:: PROBLEM DESCRIPTION ::
Send back the records exactly as written, with no images.

Records from a data collection:

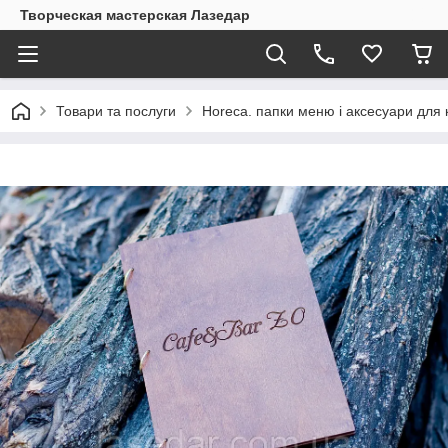
Творческая мастерская Лазедар
Товари та послуги
Horeca. папки меню і аксесуари для 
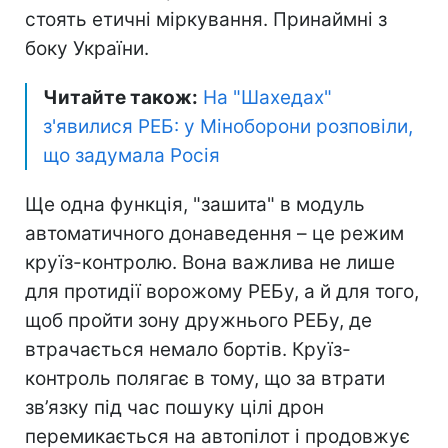
стоять етичні міркування. Принаймні з
боку України.
Читайте також:
На "Шахедах"
з'явилися РЕБ: у Міноборони розповіли,
що задумала Росія
Ще одна функція, "зашита" в модуль
автоматичного донаведення – це режим
круїз-контролю. Вона важлива не лише
для протидії ворожому РЕБу, а й для того,
щоб пройти зону дружнього РЕБу, де
втрачається немало бортів. Круїз-
контроль полягає в тому, що за втрати
зв’язку під час пошуку цілі дрон
перемикається на автопілот і продовжує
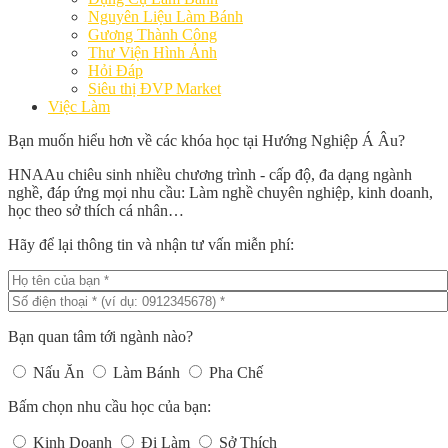
Nguyên Liệu Làm Bánh
Gương Thành Công
Thư Viện Hình Ảnh
Hỏi Đáp
Siêu thị ĐVP Market
Việc Làm
Bạn muốn hiểu hơn về các khóa học tại Hướng Nghiệp Á Âu?
HNAAu chiêu sinh nhiều chương trình - cấp độ, đa dạng ngành
nghề, đáp ứng mọi nhu cầu: Làm nghề chuyên nghiệp, kinh doanh,
học theo sở thích cá nhân…
Hãy để lại thông tin và nhận tư vấn miễn phí:
Bạn quan tâm tới ngành nào?
Nấu Ăn
Làm Bánh
Pha Chế
Bấm chọn nhu cầu học của bạn:
Kinh Doanh
Đi Làm
Sở Thích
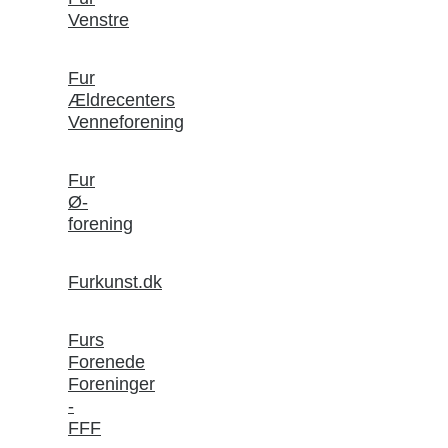
Venstre
Fur
Ældrecenters
Venneforening
Fur
Ø-
forening
Furkunst.dk
Furs
Forenede
Foreninger
-
FFF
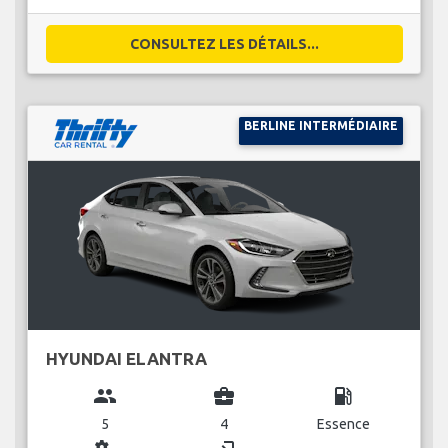
CONSULTEZ LES DÉTAILS...
BERLINE INTERMÉDIAIRE
HYUNDAI ELANTRA
group
business_center
local_gas_station
5
4
Essence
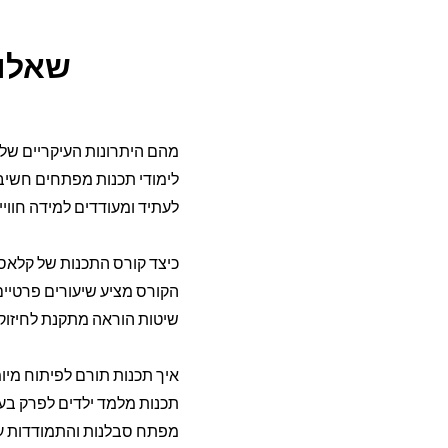
שאלות
מהם היתרונות העיקריים של ל
לימודי תכנות מפתחים חשיבה ל
לעתיד ומעודדים למידה חוויי
כיצד קורס התכנות של קלאס 
הקורס מציע שיעורים פרטיים
שיטות הוראה מתקנת לחיזוק 
איך תכנות תורם לפיתוח מיומ
תכנות מלמד ילדים לפרק בעיו
מפתח סבלנות והתמודדות ע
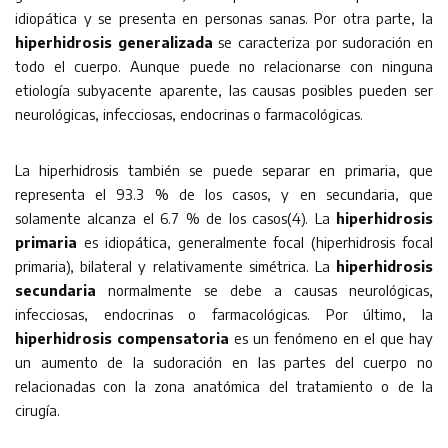
idiopática y se presenta en personas sanas. Por otra parte, la
hiperhidrosis generalizada
se caracteriza por sudoración en
todo el cuerpo. Aunque puede no relacionarse con ninguna
etiología subyacente aparente, las causas posibles pueden ser
neurológicas, infecciosas, endocrinas o farmacológicas.
La hiperhidrosis también se puede separar en primaria, que
representa el 93.3 % de los casos, y en secundaria, que
solamente alcanza el 6.7 % de los casos(4). La
hiperhidrosis
primaria
es idiopática, generalmente focal (hiperhidrosis focal
primaria), bilateral y relativamente simétrica. La
hiperhidrosis
secundaria
normalmente se debe a causas neurológicas,
infecciosas, endocrinas o farmacológicas. Por último, la
hiperhidrosis compensatoria
es un fenómeno en el que hay
un aumento de la sudoración en las partes del cuerpo no
relacionadas con la zona anatómica del tratamiento o de la
cirugía.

:: SOLUTION TO THE EXERCISE ::
Творческая мастерская Лазедар
Товари та послуги
Horeca. папки меню і аксесуари для 
стоять етичні міркування. Принаймні з
боку України.
Читайте також:
На "Шахедах"
з'явилися РЕБ: у Міноборони розповіли,
що задумала Росія
Ще одна функція, "зашита" в модуль
автоматичного донаведення – це режим
круїз-контролю. Вона важлива не лише
для протидії ворожому РЕБу, а й для того,
щоб пройти зону дружнього РЕБу, де
втрачається немало бортів. Круїз-
контроль полягає в тому, що за втрати
зв’язку під час пошуку цілі дрон
перемикається на автопілот і продовжує
Nguyên Liệu Làm Bánh
Gương Thành Công
Thư Viện Hình Ảnh
Hỏi Đáp
Siêu thị ĐVP Market
Việc Làm
Bạn muốn hiểu hơn về các khóa học tại Hướng Nghiệp Á Âu?
HNAAu chiêu sinh nhiều chương trình - cấp độ, đa dạng ngành
nghề, đáp ứng mọi nhu cầu: Làm nghề chuyên nghiệp, kinh doanh,
học theo sở thích cá nhân…
Hãy để lại thông tin và nhận tư vấn miễn phí:
Bạn quan tâm tới ngành nào?
Nấu Ăn
Làm Bánh
Pha Chế
Bấm chọn nhu cầu học của bạn:
Kinh Doanh
Đi Làm
Sở Thích
Venstre
Fur
Ældrecenters
Venneforening
Fur
Ø-
forening
Furkunst.dk
Furs
Forenede
Foreninger
-
FFF
CONSULTEZ LES DÉTAILS...
BERLINE INTERMÉDIAIRE
HYUNDAI ELANTRA
group
business_center
local_gas_station
5
4
Essence
שאלות
מהם היתרונות העיקריים של ל
לימודי תכנות מפתחים חשיבה ל
לעתיד ומעודדים למידה חוויי
כיצד קורס התכנות של קלאס 
הקורס מציע שיעורים פרטיים
שיטות הוראה מתקנת לחיזוק 
איך תכנות תורם לפיתוח מיומ
תכנות מלמד ילדים לפרק בעיו
מפתח סבלנות והתמודדות ע
idiopática y se presenta en personas sanas. Por otra parte, la
hiperhidrosis generalizada
se caracteriza por sudoración en
todo el cuerpo. Aunque puede no relacionarse con ninguna
etiología subyacente aparente, las causas posibles pueden ser
neurológicas, infecciosas, endocrinas o farmacológicas.
La hiperhidrosis también se puede separar en primaria, que
representa el 93.3 % de los casos, y en secundaria, que
solamente alcanza el 6.7 % de los casos(4). La
hiperhidrosis
primaria
es idiopática, generalmente focal (hiperhidrosis focal
primaria), bilateral y relativamente simétrica. La
hiperhidrosis
secundaria
normalmente se debe a causas neurológicas,
infecciosas, endocrinas o farmacológicas. Por último, la
hiperhidrosis compensatoria
es un fenómeno en el que hay
un aumento de la sudoración en las partes del cuerpo no
relacionadas con la zona anatómica del tratamiento o de la
cirugía.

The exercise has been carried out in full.